The city’s voice: Smart cities and social media
Tuning into citizens’ concerns
How can you know what someone thinks, wants and feels? The answer is simple: listen to them.
But what happens when it’s a whole city full of people? Listening becomes harder. And it’s clear that city leaders are not hearing what their communities have to say. Recent research shows that in the U.S., two-thirds of citizens do not feel their voices are listened to by the governments who make decisions about their local and national societies. When citizens don’t feel heard, they disengage – and cities lose an important resource for positive social impact. We must find a way to tune into the thoughts and feelings of city residents. The only way to build engaged communities from frustrated citizens is by listening to them.

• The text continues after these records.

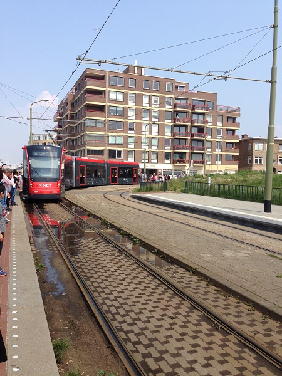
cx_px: 141
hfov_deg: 42.9
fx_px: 358
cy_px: 188
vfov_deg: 55.4
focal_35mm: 33
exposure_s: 1/1427
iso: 50
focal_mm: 4.12
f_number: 2.4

While a single voice may not have much impact, collectively, citizens can enact meaningful change. Individual voices can be transformed into feasible solutions. At Social Coin, we’ve spoken before about how cities should view their citizens as “ground agents”. This is because urban residents hold valuable insights from the front lines. They live and actively participate in their communities, and truly understand their inner workings. Citizens perceive key issues in their neighborhoods, and have ideas about how to solve them. Citizens’ insights are a goldmine of data, that organizations can use to make their cities smarter.
A real sense of the city
So how can we listen? At Smart City World Expo 2016, Hugo Zaragoza claimed that “social media is the best sensor network of your city”. citibeats agrees.
As part of daily life, people share their social preoccupations on public platforms, from Facebook and Twitter to personal blogs, local news pages and big news websites. And studies from New York University and the University of Vermont now show that people may be more honest online than in person. That means looking at unfiltered social media can tell us what citizens really think.
In the words of Stephen Goldsmith, “cities can produce great value from social media, but only if they start talking a little bit less about themselves and start listening more to their residents”.
Turning huge amounts of social media “natural language” into relevant, easily understandable insights is a big challenge. It requires tools intelligent enough to filter, categorize and analyze this data – and make sure that the correct data is processed to begin with. Algorithms must be able to tell the difference between a Tweet about Cambridge, England and Cambridge, Massachussetts. They need to interpret whether a Facebook user who posts about their local recycling plant is complaining or praising the service.
At Citibeats, we have been working to create the smart social dashboard that smart cities need. The Citibeats dashboard uses sophisticated artificial intelligence -AI- to create an intelligent, dynamic visual map of citizens’ concerns, which changes as issues get resolved and new ones emerge. The technology is able to create comprehensive reports, and generate comparisons across different areas, time periods, user types and sentiments.
With Citibeats, leaders can easily listen to their communities and identify the most urgent social issues in their area.